-- AVAILABLE RECORDS follows --

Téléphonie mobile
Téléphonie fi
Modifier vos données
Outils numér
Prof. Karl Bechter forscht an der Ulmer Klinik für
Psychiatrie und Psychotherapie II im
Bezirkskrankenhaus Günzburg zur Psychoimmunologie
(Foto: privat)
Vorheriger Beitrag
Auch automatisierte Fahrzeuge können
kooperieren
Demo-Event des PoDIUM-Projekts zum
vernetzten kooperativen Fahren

-- AVAILABLE RECORDS concluded --

◆ TASK INSTRUCTIONS ◆
Print all the entries exactly as written.

◆ RESULT ◆
Téléphonie mobile
Téléphonie fi
Modifier vos données
Outils numér
Prof. Karl Bechter forscht an der Ulmer Klinik für
Psychiatrie und Psychotherapie II im
Bezirkskrankenhaus Günzburg zur Psychoimmunologie
(Foto: privat)
Vorheriger Beitrag
Auch automatisierte Fahrzeuge können
kooperieren
Demo-Event des PoDIUM-Projekts zum
vernetzten kooperativen Fahren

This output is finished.